• [PROBLEM STATEMENT]
Take the lines below beginning at the line that has "Download brochure" and stopping after the line that has "Phone number", and print them exactly as they are, with no other lines.

• [PROVIDED ENTRIES]

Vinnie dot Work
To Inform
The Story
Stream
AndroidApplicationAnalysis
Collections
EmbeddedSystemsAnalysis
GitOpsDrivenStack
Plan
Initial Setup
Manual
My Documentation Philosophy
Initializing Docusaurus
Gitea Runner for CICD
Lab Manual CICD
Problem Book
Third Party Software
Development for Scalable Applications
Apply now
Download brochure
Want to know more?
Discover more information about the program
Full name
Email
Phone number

---

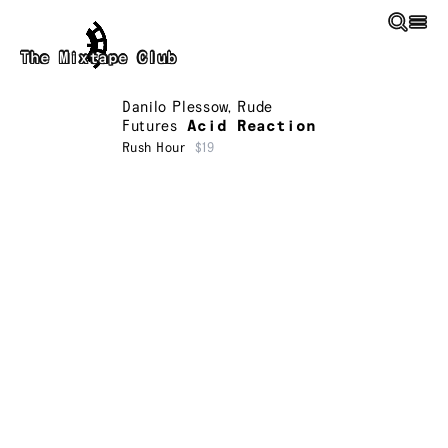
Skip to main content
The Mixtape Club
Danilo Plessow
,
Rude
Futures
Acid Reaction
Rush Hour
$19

• [WRITTEN ANSWER]
Download brochure
Want to know more?
Discover more information about the program
Full name
Email
Phone number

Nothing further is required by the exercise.